We had a flying descent in the afternoon amidst beautiful scenery and with a tail wind propelling us along, it was a wonderful feeling. We found ourselves a nice free camp spot with some shelter next to a tributary of the Selenga river. A couple of stray dogs came to have a look but did not linger. We were careful about packing up our food scraps so they were not attracted to tent during the night.
Sept 22
Another fantastic day on the road. The scenery is getting wilder and wilder with bare craggy hills to either side, and autumnal coloured tundra grasses on the plains. We stopped in a town which appeared fairly large on the map and found a depressed looking place with
a power station next to a big lake. We were the only customers in the restaurant, which looked as if it could do with some serious input from Gordon Ramsay! In the restaurant it was difficult to communicate, but we ended up with bread, salad, and hot chips, made from freshly cut potatoes so it was very successful altogether. The staff were so patient with us, and tried hard to give us what we wanted. It made me wonder what kind of reception you would get in NZ or UK if you just went to a restaurant and said ‘bread’, ‘soup’, ‘potato’ ‘salad’ as those are about the only Russian words we know!
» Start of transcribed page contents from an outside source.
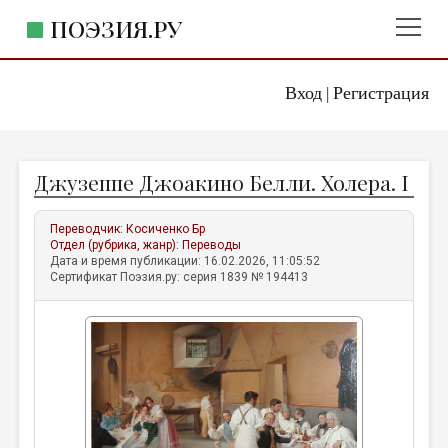
ПОЭЗИЯ.РУ
Вход
Регистрация
ГЛАВНОЕ МЕНЮ
|
ПОЭЗИЯ.РУ
ИЗДАТЕЛЬСТВО
Джузеппе Джоакино Белли. Холера. I
ЖАНРЫ
АВТОРЫ
Переводчик:
Косиченко Бр
Отдел (рубрика, жанр):
Переводы
КОММЕНТАРИИ
Дата и время публикации: 16.02.2026, 11:05:52
Сертификат Поэзия.ру: серия 1839 № 194413
ЛИТСАЛОН
НОВОСТИ
ПРАВИЛА САЙТА
ОТДЕЛЫ И РУБРИКИ
ИЗБРАННОЕ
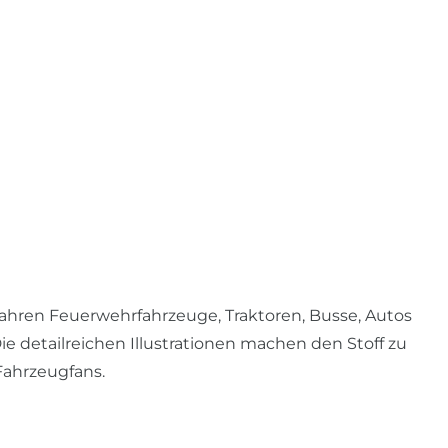
ahren Feuerwehrfahrzeuge, Traktoren, Busse, Autos
ie detailreichen Illustrationen machen den Stoff zu
Fahrzeugfans.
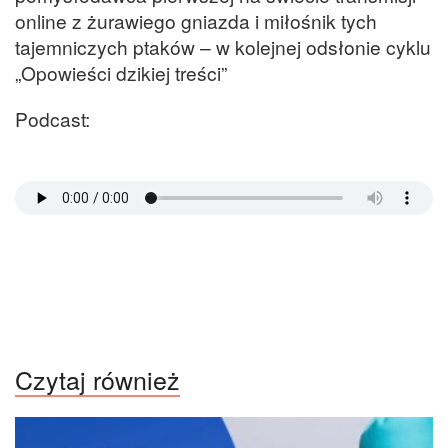
online z żurawiego gniazda i miłośnik tych
tajemniczych ptaków – w kolejnej odsłonie cyklu
„Opowieści dzikiej treści”
Podcast:
Czytaj również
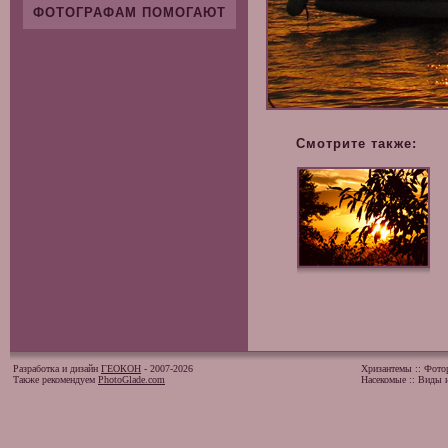
ФОТОГРАФАМ ПОМОГАЮТ
Смотрите также:
Разработка и дизайн
ГЕОКОН
- 2007-2026
Хризантемы
::
Фото
Также рекомендуем
PhotoGlade.com
Насекомые
::
Виды и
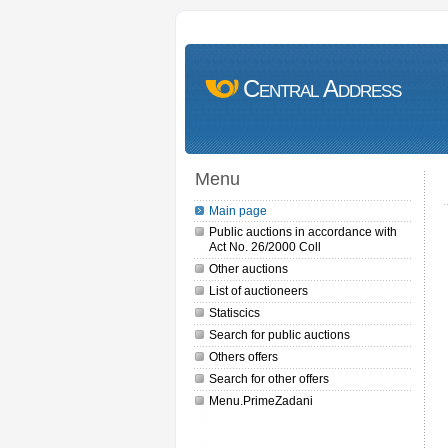
Central Address
Menu
Main page
Public auctions in accordance with
Act No. 26/2000 Coll
Other auctions
List of auctioneers
Statiscics
Search for public auctions
Others offers
Search for other offers
Menu.PrimeZadani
In the afternoon we had a hill to climb, and then another ripping descent with strong tail wind. We found a beautiful camping spot sheltered by an embankment amongst the colourful tundra grasses. Dark clouds are gathering and I hope we are not in for another dose of Siberian rain!
Sept 23
Another beautiful day on the road, today with almost no traffic and nowhere at all to spend our money. Stopped in Kalinsha where a man left his potato patch to fill us a bottle
of water from his well.
Sept 24
Border crossing day. A great relief to be over the border with no hassle.
Trip notes
Sept 20 Rest day Ulan Ude
Hotel Buryatia - 1400 Rb
Food and drink - 1400 Rb
History museum - 200Rb
Total = 3000 Rb
Euro = 84
Sept 21 Ulan Ude to … (80.5km) from Ulan Ude towards Mongolian border, following A165
Visited Ivolginsk datsan (10km detour off main route) where we met the 3 Polish backpackers we had met on the train. They had been camping in the mountains at 1500m and it snowed!
Last 30km of today was a fast rolling descent with tailwind. Temp 7 degrees C when we left Ulan Ude, maybe a bit colder with wind chill.
Free camp by tributary of Selenga river.
Sept 22 79km further along the A165 towards Mongolian border
Free camp
Strong tail wind in afternoon
Restaurant 200 RB
Grocery shop 250 RB
Total = 450 RB
Euro = 12.6
Sept 23
Awoke to a frost.
Free camp
74km further along road towards border.
No money spent(nowhere to spend it!)
Sept 24
Crossed border
to Mongolia -crossing went smoothly though we met a motorcycle tourists who had been delayed for a day at the Russian border due to insurance problems.
Sukhbataar 53.5 Km
Food and drink 300
Hotel Orgki - 12000 togrog + 2000 for bicycle security (asked for later in the evening!) no hot water, heating, or lock on the door and toilet wouldn’t flush but they did provide boiled hot water and cooked us nice vegetarian meals.
Dinner in restaurant - 11050 togrog
Changed money at bank within Mongolian border buildings.